[Dataset entries]
* * * * * * *

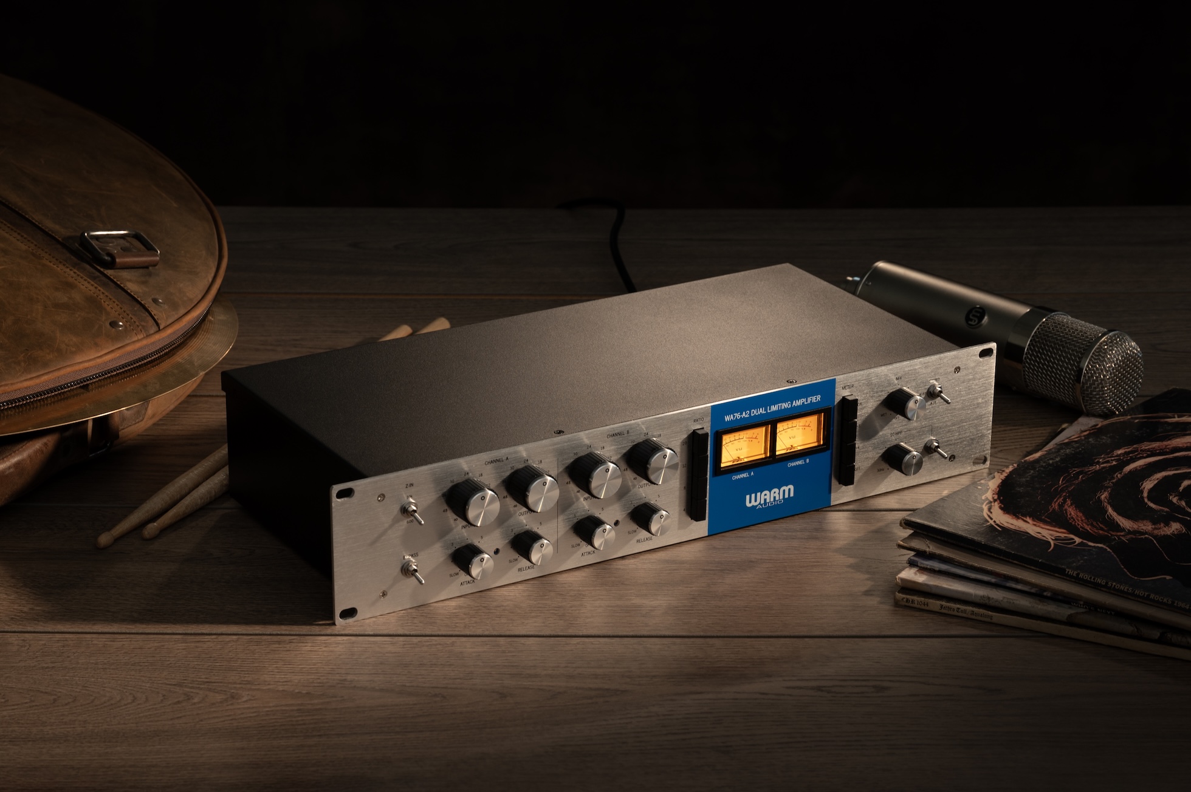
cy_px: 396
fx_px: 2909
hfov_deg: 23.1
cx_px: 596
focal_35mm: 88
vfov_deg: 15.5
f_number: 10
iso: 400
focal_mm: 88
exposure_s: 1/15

* * * * * * *

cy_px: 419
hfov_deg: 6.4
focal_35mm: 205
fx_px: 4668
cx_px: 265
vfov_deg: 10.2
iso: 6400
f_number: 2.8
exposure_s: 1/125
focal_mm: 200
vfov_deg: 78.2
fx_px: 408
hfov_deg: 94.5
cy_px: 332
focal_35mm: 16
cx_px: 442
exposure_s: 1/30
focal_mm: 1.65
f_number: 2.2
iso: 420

* * * * * * *

**Job item**. Take the lines above from the one containing "focal_35mm: 88" to the one containing "exposure_s: 1/15" and retype them exactly, both ends included, with nothing added.

**Exercise output**.
focal_35mm: 88
vfov_deg: 15.5
f_number: 10
iso: 400
focal_mm: 88
exposure_s: 1/15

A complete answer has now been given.